▶ [Given entries]:
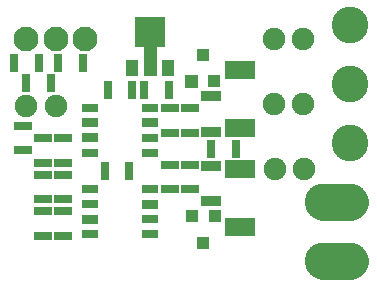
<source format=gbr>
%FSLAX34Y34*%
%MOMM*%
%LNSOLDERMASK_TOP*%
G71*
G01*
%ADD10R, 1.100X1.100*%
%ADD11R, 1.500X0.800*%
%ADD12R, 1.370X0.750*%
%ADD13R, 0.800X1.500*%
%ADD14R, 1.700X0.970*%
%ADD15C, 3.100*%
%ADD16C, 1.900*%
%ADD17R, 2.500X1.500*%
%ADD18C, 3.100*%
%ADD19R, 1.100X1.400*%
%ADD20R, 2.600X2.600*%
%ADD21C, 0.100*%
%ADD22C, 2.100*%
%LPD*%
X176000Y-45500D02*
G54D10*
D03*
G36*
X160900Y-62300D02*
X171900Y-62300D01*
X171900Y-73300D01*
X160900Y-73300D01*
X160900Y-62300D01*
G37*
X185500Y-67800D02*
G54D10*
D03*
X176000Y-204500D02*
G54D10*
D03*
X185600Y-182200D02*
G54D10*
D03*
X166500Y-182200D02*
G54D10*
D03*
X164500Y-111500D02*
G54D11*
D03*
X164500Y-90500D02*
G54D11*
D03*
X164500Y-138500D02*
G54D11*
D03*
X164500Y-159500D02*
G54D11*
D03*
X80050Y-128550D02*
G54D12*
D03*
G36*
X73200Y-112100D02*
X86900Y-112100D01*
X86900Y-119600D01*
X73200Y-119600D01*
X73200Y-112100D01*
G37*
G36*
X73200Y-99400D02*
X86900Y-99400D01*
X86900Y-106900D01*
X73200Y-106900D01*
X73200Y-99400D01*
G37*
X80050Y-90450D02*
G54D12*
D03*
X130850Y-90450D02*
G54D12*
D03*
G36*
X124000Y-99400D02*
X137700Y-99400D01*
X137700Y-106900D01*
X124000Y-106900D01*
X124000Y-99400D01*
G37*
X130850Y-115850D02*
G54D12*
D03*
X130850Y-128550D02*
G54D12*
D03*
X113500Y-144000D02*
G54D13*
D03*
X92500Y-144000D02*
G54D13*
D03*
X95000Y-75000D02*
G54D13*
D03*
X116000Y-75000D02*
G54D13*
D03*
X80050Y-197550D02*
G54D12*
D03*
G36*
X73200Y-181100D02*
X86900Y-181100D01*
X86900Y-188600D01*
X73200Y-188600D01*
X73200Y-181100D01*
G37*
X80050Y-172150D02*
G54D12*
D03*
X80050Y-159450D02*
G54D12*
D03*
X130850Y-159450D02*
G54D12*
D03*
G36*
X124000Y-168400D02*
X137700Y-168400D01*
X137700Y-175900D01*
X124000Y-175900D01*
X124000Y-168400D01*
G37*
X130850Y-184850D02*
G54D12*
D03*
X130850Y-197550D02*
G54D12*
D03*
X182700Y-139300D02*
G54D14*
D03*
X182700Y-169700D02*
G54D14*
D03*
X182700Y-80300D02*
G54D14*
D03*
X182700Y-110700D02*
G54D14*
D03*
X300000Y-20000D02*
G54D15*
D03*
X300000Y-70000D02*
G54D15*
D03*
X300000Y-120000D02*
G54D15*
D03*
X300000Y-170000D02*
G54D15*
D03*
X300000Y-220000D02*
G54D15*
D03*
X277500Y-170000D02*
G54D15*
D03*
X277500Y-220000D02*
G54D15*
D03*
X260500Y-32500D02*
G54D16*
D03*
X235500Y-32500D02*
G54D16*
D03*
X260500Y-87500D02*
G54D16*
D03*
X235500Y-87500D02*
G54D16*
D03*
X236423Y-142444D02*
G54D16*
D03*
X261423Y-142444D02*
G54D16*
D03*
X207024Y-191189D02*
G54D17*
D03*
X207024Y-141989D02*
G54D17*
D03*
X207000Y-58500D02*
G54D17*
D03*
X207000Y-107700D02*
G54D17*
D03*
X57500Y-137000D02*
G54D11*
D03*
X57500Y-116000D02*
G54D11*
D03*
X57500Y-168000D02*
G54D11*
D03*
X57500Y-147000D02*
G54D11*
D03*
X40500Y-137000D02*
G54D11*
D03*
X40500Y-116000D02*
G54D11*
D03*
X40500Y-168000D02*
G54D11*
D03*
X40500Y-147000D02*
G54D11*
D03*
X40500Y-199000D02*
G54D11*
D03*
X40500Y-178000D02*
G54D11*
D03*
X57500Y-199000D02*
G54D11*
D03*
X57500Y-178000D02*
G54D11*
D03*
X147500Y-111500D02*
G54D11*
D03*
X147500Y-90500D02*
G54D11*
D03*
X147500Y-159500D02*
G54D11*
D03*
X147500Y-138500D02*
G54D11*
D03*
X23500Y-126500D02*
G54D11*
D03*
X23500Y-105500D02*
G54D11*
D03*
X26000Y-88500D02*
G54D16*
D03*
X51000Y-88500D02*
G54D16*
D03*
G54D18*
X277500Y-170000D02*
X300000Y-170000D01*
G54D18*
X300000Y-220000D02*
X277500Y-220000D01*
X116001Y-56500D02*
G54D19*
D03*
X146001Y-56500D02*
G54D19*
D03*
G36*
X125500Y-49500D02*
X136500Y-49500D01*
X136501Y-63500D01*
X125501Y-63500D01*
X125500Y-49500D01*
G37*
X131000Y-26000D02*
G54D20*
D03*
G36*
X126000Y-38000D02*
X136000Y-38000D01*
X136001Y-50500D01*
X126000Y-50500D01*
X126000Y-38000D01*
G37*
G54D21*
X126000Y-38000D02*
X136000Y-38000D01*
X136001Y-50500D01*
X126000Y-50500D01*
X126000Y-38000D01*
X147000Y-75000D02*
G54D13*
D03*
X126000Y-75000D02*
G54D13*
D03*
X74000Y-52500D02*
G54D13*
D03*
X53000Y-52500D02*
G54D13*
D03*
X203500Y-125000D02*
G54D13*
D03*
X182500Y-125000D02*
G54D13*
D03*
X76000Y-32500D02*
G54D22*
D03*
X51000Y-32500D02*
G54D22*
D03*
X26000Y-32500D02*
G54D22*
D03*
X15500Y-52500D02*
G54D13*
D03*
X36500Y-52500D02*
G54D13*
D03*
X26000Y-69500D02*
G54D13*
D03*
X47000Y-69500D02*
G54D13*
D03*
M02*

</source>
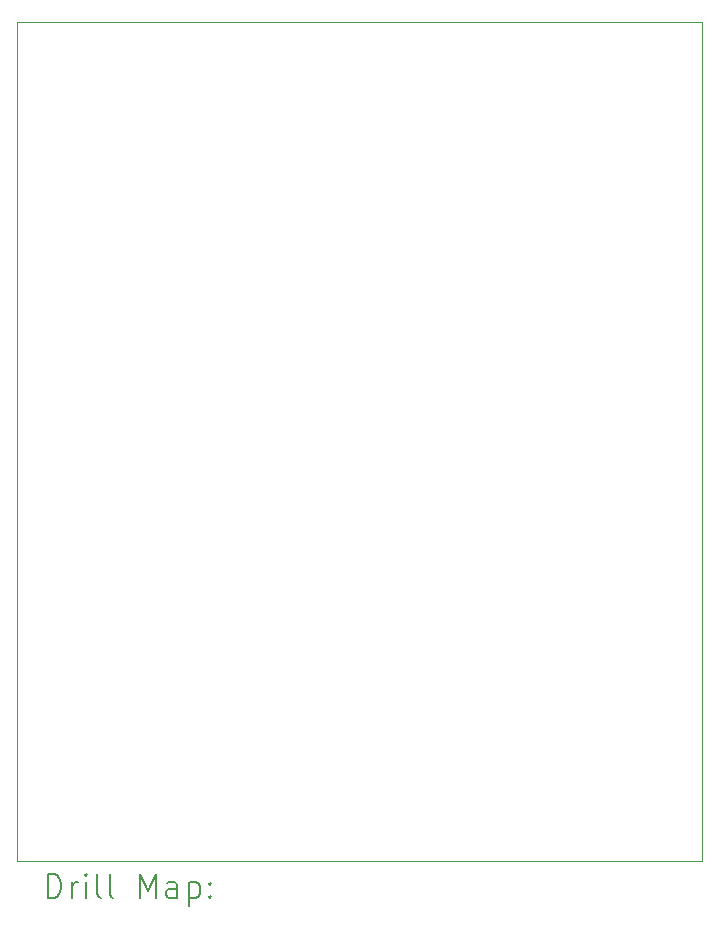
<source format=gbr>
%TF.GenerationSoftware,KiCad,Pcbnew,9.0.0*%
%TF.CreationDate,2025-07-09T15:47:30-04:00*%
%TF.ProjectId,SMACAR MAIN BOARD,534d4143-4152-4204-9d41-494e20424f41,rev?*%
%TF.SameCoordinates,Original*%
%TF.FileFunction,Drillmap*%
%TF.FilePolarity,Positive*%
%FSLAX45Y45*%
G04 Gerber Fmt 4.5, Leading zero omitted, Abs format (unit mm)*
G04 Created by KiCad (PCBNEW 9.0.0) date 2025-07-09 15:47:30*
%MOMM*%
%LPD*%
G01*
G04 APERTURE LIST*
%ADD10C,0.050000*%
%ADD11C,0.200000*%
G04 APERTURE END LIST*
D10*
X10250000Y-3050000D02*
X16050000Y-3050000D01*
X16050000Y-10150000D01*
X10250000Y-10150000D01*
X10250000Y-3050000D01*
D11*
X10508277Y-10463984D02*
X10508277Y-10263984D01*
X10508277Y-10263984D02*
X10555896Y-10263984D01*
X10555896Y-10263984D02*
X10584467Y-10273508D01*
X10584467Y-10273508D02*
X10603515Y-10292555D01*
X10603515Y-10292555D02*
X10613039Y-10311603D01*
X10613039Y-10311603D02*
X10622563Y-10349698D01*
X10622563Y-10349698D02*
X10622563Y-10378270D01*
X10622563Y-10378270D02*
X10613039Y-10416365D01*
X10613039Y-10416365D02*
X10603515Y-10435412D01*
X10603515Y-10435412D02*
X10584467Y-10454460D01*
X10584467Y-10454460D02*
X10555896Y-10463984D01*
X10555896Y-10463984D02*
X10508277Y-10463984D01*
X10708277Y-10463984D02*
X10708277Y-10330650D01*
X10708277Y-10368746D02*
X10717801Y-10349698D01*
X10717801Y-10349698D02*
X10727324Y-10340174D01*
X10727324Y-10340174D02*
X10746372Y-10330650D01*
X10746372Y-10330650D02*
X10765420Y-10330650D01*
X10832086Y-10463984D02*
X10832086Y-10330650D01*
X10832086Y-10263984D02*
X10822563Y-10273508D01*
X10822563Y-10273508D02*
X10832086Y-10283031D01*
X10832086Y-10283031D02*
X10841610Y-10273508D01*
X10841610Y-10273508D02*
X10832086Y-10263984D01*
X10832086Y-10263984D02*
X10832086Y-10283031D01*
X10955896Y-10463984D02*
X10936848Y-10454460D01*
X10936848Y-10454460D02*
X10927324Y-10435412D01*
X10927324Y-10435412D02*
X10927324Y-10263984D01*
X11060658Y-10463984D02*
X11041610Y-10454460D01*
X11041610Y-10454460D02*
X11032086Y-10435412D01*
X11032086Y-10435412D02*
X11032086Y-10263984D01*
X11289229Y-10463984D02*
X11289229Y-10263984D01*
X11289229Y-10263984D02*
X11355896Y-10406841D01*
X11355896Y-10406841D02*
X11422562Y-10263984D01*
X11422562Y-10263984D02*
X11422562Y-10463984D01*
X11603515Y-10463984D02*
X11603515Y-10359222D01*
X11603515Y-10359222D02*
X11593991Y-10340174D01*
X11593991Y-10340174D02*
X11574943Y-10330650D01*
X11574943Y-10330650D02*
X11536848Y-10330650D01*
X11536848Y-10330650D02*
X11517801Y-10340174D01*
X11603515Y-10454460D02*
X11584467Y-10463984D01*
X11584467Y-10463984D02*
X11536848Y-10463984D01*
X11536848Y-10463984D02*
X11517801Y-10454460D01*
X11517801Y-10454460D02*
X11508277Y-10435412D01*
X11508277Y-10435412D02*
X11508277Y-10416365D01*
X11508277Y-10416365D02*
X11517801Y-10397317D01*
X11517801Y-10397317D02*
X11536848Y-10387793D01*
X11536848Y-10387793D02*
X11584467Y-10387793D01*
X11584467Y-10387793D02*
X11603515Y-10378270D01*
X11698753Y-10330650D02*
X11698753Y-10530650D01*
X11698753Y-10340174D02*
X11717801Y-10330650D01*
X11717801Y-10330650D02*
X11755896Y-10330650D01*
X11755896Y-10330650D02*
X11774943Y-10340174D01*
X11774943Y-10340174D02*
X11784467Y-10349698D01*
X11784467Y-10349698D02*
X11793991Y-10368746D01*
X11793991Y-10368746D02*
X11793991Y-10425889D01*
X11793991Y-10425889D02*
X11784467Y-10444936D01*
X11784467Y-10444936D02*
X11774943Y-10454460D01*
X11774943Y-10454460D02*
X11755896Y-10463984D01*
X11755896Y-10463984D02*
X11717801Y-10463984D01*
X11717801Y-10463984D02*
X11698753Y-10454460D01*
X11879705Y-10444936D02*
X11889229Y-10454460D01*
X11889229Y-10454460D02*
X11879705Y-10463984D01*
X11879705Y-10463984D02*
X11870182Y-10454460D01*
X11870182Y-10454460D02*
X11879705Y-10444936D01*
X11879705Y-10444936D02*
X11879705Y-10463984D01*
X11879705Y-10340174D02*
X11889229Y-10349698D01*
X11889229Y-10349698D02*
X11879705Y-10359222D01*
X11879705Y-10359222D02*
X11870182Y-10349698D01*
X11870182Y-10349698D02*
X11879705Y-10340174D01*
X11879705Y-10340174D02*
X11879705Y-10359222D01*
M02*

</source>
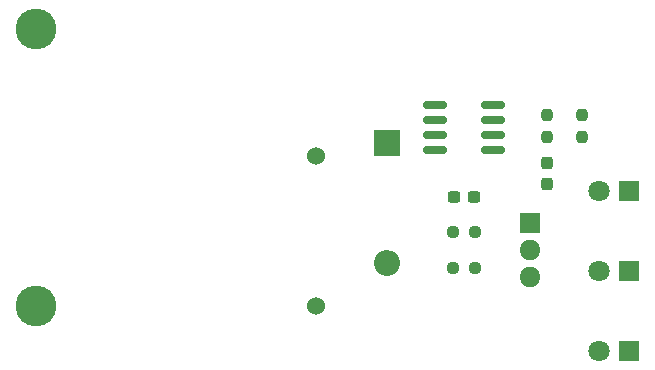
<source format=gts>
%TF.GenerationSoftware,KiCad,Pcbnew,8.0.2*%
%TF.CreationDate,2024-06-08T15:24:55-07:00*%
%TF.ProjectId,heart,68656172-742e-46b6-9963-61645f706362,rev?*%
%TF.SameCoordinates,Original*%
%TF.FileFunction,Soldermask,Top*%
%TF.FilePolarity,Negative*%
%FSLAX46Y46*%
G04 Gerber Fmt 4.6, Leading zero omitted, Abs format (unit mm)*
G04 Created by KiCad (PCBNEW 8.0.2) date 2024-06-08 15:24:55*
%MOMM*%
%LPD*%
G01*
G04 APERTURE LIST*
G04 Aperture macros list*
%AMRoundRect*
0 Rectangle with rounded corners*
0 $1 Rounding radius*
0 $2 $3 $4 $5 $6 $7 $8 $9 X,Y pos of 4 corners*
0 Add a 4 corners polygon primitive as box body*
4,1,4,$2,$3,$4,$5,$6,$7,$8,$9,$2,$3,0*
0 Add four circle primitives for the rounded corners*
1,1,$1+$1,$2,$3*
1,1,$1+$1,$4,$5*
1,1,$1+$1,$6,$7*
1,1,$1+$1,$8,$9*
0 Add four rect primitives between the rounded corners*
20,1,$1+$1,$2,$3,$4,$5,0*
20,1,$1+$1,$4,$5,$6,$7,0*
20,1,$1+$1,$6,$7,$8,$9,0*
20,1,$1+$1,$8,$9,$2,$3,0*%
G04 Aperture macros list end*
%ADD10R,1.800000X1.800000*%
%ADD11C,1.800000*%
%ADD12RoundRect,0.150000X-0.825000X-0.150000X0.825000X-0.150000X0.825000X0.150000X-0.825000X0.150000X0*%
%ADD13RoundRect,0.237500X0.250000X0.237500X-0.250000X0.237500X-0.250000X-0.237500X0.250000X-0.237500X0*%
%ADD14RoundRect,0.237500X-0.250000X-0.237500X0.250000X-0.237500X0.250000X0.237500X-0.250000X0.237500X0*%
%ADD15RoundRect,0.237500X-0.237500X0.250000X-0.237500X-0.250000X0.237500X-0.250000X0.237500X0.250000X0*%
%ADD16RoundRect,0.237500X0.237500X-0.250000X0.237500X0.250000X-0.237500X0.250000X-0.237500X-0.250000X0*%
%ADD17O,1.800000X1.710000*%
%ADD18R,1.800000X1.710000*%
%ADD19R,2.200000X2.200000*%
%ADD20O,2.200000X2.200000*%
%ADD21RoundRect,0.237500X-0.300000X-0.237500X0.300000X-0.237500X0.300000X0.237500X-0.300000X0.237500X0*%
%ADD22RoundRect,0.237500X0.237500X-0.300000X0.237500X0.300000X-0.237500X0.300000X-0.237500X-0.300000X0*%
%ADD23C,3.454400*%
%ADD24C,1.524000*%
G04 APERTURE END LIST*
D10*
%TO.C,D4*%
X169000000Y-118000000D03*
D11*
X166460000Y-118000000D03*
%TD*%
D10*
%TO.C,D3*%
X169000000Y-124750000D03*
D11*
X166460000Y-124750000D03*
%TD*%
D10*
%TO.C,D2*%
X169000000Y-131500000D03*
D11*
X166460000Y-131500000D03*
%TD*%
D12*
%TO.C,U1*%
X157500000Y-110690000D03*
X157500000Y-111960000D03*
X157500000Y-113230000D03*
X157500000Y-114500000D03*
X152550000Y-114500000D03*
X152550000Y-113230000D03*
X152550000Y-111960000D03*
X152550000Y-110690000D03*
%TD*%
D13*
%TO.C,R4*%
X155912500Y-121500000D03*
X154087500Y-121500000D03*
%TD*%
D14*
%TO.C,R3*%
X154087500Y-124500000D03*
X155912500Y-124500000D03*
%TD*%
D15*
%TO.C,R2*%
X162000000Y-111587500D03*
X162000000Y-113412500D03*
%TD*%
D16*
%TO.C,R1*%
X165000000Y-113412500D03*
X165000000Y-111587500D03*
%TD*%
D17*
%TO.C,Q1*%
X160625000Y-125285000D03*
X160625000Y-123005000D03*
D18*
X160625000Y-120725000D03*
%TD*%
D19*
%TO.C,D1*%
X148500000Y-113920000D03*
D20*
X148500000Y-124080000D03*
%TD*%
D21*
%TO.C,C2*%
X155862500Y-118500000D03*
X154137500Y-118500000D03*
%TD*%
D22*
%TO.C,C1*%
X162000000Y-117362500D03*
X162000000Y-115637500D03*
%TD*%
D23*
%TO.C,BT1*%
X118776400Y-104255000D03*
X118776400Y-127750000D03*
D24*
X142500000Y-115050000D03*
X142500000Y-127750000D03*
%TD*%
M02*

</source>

▶ [Prompt]: In the listing above, find the lines holding the word "omitted" and copy them.

▶ [Result]:
G04 Gerber Fmt 4.5, Leading zero omitted, Abs format (unit mm)*
G04 Gerber Fmt 4.6, Leading zero omitted, Abs format (unit mm)*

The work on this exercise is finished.